Wir haben immer Möglichkeiten. Jede Ohnmacht, jedes Scheitern und auch schlicht jede existentielle Frage führen uns zu Optionen, sich dem Leben neu zuzuwenden. Gleichzeitig sind unsere Möglichkeiten endlich. Das erfordert Orientierung, Bereitschaft zur Auswahl und Entscheidungsklarheit. Die ersehnte Neupositionierung im Leben verweist damit auf die Vorbedingung einer sinnstiftenden und kräftigenden Instanz. Wir brauchen eine Vorstellung, ja die innere Gewissheit davon, wohin wir wollen. Es geht dann um nicht mehr und nicht weniger als den nächsten Schritt im Streben nach der uns als Person möglichen Weise der Vollendung. Dabei gilt es, sich weder zu mindern, noch einer Selbstüberschätzung zu erliegen, noch in Trägheit (Acedia) zu verfallen. Zu allgegenwärtig ist nämlich die Versuchung in ihren verschiedenen Schattierungen. Niemals können wir ihrer Überwindung ganz sicher sein.
Zu dieser orientierenden Instanz weist Religion, religio, Rückbindung, den Weg, auch wenn sie ihn in Geschichte und Gegenwart selbst nur zu oft verlassen hat. In ihr ruht – und das ist entscheidend – das Potential und die überzeitliche Energie, um die Seele des Menschen bei seiner Suche nach dem Einen und Absoluten zu führen und zu stärken. Ist sie doch als Wurzelkraft getragen von der Weisheit und dem tiefen Wissen darum, dass, wie Augustinus es aussprach, das Herz des Menschen erst im Göttlichen zur Ruhe kommt. In alter Sprache:
Inquietum est cor nostrum, donec requiescat in te (Unruhig ist unser Herz bis es Ruhe findet in Dir).
Glaube und das aus ihm entstehende Vertrauen wachsen so zum Gegenpart der Verfehlung. Glaube meint hier nun allerdings nicht irgendein Gefühl in der Seele des Menschen, sondern, wie Martin Buber es formulierte, den „Eintritt in die Wirklichkeit, in die ganze Wirklichkeit, ohne Abstrich und Verkürzung.“
In dieser umfassenden Wirklichkeit zu leben, beendet das Verhängnis, sich selbst überlassen zu bleiben. Es schwächt die Anfälligkeit für das Lebensfeindliche, ohne sie ganz löschen zu können. Im Unterwegs-Sein zwischen den Höhen und Abgründen des Lebens leuchten die Gewissheiten der inneren Ausrichtung wie der Nordstern dem Wanderer in der Nacht.

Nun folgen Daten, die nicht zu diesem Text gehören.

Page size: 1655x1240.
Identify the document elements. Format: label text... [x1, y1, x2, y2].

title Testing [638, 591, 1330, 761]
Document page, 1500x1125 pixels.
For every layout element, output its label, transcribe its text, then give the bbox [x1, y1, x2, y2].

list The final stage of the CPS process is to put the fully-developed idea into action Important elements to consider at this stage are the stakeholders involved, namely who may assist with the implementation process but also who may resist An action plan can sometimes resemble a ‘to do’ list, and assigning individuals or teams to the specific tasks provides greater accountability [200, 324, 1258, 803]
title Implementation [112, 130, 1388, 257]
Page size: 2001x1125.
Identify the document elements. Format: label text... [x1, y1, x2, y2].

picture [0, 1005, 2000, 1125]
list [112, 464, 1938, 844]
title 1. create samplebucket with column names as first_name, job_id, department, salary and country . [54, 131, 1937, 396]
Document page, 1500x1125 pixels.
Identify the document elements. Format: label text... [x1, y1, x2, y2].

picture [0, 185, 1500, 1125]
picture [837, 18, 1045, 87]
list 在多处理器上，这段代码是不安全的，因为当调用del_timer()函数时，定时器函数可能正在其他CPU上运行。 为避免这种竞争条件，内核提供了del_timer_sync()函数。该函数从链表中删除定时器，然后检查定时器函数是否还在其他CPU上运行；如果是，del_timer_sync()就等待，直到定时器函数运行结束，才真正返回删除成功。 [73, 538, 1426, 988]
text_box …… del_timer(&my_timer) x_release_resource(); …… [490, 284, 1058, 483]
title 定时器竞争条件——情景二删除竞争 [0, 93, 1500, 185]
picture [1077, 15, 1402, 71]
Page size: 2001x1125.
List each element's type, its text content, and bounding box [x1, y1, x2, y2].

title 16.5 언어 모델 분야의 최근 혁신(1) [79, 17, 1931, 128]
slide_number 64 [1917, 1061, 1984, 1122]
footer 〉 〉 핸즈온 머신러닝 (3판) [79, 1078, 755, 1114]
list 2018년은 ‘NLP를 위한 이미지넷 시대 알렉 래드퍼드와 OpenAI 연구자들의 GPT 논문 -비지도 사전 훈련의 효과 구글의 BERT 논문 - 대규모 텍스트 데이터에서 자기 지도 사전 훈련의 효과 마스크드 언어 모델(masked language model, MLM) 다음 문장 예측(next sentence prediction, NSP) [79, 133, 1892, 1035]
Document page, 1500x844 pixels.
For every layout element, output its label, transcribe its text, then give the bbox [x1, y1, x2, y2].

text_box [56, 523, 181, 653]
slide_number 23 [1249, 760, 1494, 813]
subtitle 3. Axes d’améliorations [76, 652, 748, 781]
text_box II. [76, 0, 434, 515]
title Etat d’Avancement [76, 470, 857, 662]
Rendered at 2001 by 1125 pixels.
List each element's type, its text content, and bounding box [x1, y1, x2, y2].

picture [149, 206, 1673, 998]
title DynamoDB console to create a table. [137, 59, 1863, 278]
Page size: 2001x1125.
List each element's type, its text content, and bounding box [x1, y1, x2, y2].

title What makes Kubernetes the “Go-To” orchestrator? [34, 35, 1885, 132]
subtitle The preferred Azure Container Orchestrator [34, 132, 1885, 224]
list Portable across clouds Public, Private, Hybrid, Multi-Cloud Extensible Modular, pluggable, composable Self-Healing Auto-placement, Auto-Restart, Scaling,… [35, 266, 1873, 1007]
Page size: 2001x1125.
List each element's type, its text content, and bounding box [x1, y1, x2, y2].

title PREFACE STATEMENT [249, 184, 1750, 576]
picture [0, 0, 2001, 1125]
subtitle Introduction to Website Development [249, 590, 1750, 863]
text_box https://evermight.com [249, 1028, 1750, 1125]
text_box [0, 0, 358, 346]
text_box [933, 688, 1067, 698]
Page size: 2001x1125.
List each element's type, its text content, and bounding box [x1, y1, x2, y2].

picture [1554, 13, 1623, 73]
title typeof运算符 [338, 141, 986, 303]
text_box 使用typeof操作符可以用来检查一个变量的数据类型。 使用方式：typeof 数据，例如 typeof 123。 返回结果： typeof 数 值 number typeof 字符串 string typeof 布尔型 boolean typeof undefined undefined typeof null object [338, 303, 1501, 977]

Der Zugang zu Glaube und Vertrauen führt über die Sehnsucht des Menschen nach dem Absoluten und nach letzter Beheimatung. Hier ist nun wichtig zu betonen, dass in dieser Sehnsucht der Mensch in seiner stärksten Kraft und seinem wohl authentischsten Zustand lebt. Sie führt ihn, wenn auch auf völlig unkalkulierbaren Wegen. Sie hält in Bewegung, zieht auf die unterschiedlichsten Bühnen des Lebens. Als der rote Faden in der Existenz will sie zum Überschreiten führen. Darin liegt sie nahe am Traum, dieser wohl ursprünglichsten Freiheitsbewegung des Menschen.